Based on the above, _Payback_ sounds much lighter than it is--for all the
humor in it, the film is quite gritty and dark, reflected most obviously in
Emerson Core's often frustratingly grainy cinematography, which casts a
blue-gray wash over the entire film. _Payback_ is extremely violent; I
would go so far as to say excessively so at certain points. Even the
gung-ho male action fans who sat next to me were audibly shocked by some of
Porter's extremely brutal behavior--which he gets his own taste of in a
unsettling torture scene involving a sledgehammer. There are a number of
sadomasochistic touches, courtesy of an Asian-mob-affliated dominatrix
(Lucy Liu, a long way from _Ally_McBeal_). This brings me to another point
that will surely spark some controversy: the film's treatment of women.

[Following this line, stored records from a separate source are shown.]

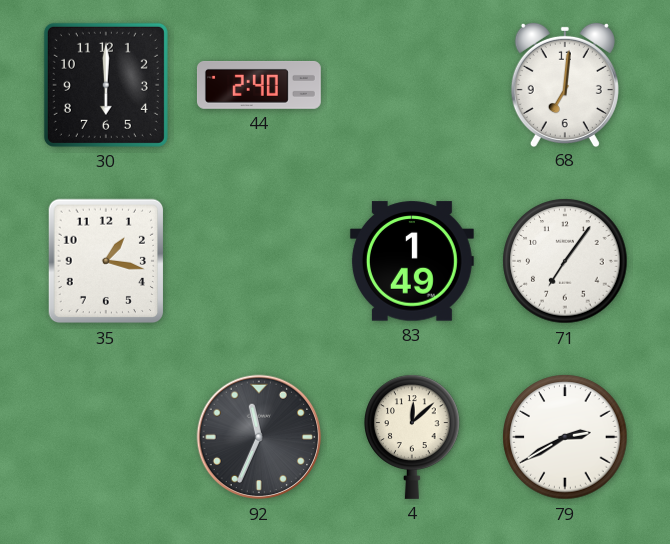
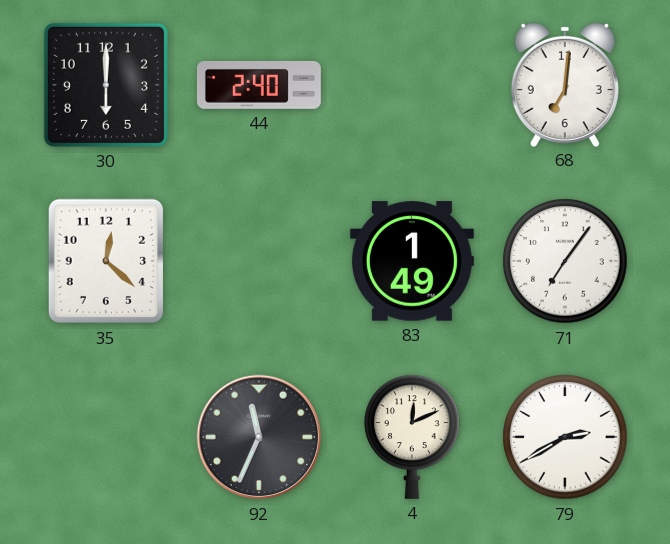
35: 1:17 -> 12:22
4: 12:08 -> 12:11
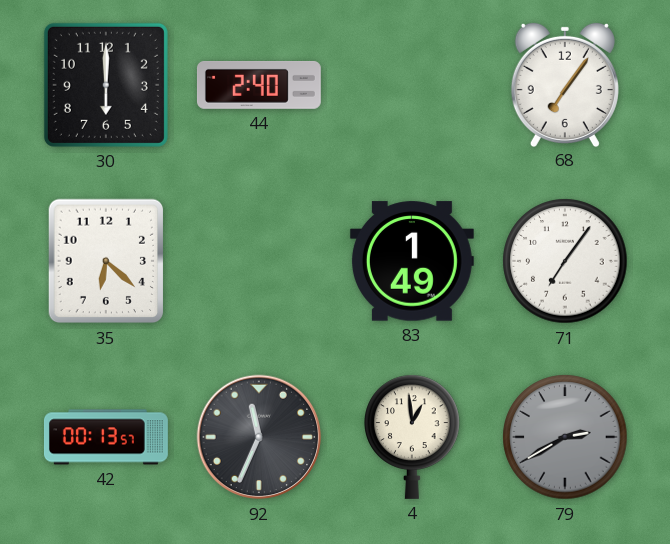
68: 7:01 -> 7:06
35: 12:22 -> 6:22
42: none -> 00:13
4: 12:11 -> 12:59
79 dial: white -> grey
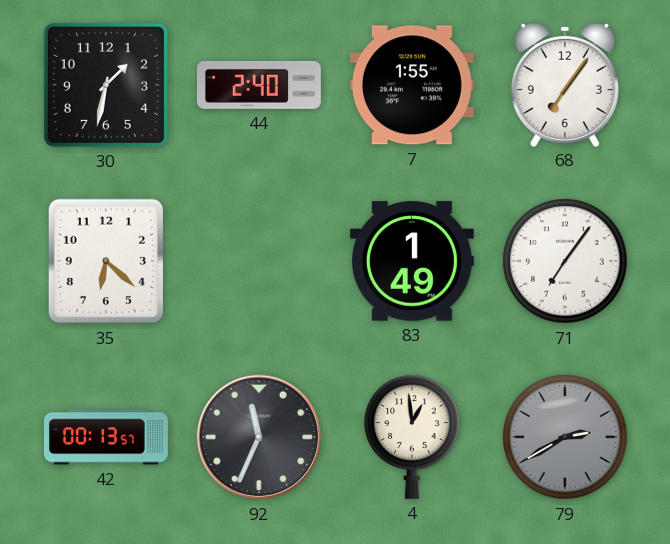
30: 6:00 -> 1:32
7: none -> 1:55
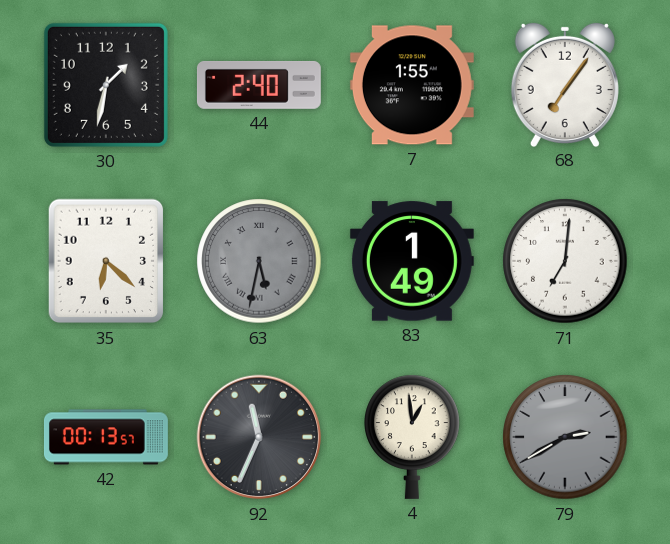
63: none -> 5:32
71: 7:06 -> 7:01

A
touch of misogyny is expected in a macho action picture such as this, but
when the three prominent female characters--who, I might add, are just
about the _only_ females in the film--are two prostitutes (one being the
dominatrix, the other being Maria Bello's gold-hearted hooker/Porter love
interest) and a heroin addict, one could easily see that the fairer sex
gets a far from fair treatment.
One's enjoyment of _Payback_ essentially boils down to one's opinion of
Porter, and, to a certain degree, Gibson himself: depending on your view,
he can come off as either a badass or an asshole, with no in-between. The
bulk of the audience with whom I saw the film appeared to think the former,
and, being a Gibson fan, I'm with them. Nonetheless, I never was more than
amused by _Payback_, whose thin story never generates any genuine excitement.